Rabbi Fish cited a Talmud (Taanit 29a) that states:

“The Sages said: When the Temple was destroyed for the first time, that day was the Ninth of Av; and it was the conclusion of Shabbat; and it was the year after a Sabbatical Year; and it was the week of the priestly watch of Jehoiarib; and the Levites were singing the song and standing on their platform. And what song were they singing? They were singing the verse: “And He brought upon them their own iniquity, and He will cut them off in their own evil” (Psalms 94:23). And they did not manage to recite the end of the verse: “The Lord our God will cut them off,” before gentiles came and conquered them. And likewise, the same happened when the Second Temple was destroyed.”

In fact, according to the Talmud (Taanit 29 a) the First Temple was destroyed on the Ninth of Av on Motzei Shabbat, the night after Shabbat, in a Shemitta year. The Talmud adds that this was, according to many opinions, also true of the Second Temple. Many later opinions place the destruction of the Second Temple on the Ninth of Av 4828, which was in a sabbatical year on the night after Shabbat.

Rav Fish noted that similarly, this year, the Ninth of Av falls on Shabbat. Since it is forbidden to fast on Shabbat, the fast will be observed on Sunday. In addition, the Ninth of Av next year also falls on Shabbat. He cited the Jerusalem Talmud (Megilla 5b) which explains that if the Ninth of Av falls on Shabbat, the fast is “uprooted”. 

“The fast is uprooted, meaning that instead of fasting on the Ninth of Av, we are having the Shabbat feasts, effectively turning the Tisha B’av fast into the prophesied feast,” Rabbi Fish explained. “This is a taste of the Messianic era when every Tisha B’Av will be a feast.” 

“There is a mistaken perception of time as a line made up of separate points,” Rabbi Fish said. “The world was created in seven days and each day of creation is represented in its corresponding day of the week. This is also true of holy days. The Ninth of Av has an aspect every year that connects it to the previous years. So if the Ninth of Av this year is even more similar to the actual days on which the Temples were destroyed which were in the Shemitta and were on the night after Shabbat, it will be even more connected.”

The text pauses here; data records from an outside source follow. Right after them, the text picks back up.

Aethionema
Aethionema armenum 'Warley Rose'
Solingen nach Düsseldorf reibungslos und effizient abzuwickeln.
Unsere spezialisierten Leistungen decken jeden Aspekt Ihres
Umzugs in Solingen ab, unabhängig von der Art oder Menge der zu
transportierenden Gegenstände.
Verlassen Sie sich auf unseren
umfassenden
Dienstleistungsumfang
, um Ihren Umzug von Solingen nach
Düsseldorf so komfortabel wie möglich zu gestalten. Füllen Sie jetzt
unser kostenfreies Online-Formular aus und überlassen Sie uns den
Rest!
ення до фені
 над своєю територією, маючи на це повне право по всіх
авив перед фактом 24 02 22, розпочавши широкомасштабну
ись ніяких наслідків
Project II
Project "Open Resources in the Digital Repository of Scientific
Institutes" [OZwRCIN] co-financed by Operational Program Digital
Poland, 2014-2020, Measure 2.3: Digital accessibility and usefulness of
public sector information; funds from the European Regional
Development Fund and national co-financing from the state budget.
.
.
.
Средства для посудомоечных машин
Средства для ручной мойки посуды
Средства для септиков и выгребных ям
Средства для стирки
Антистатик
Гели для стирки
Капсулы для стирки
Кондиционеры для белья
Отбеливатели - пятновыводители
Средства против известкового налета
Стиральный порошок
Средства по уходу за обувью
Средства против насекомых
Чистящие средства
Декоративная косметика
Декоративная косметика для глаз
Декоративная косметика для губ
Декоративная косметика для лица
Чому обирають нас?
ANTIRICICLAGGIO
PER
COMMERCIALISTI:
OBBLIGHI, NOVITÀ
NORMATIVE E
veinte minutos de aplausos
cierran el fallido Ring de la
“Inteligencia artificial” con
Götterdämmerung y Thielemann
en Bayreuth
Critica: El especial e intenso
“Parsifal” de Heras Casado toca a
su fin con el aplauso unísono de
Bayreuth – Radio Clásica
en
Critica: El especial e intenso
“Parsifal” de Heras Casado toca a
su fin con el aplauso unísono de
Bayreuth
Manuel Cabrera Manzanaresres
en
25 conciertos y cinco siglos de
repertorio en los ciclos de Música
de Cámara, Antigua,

“But the lesson of Tisha B’av on prophecy is that the final redemption will appear difficult and destructive but it will actually be a time of great rejoicing,” Rabbi Fish said. “And, indeed, for people who have rejected Hashem, it will be a horrific day of judgment and Gog and Magog will be a time of woe. But for those who have longed to connect to Hashem, all the obstacles will be taken away and it will be a day of great rejoicing. The war will not touch them and most especially not touch Israel.”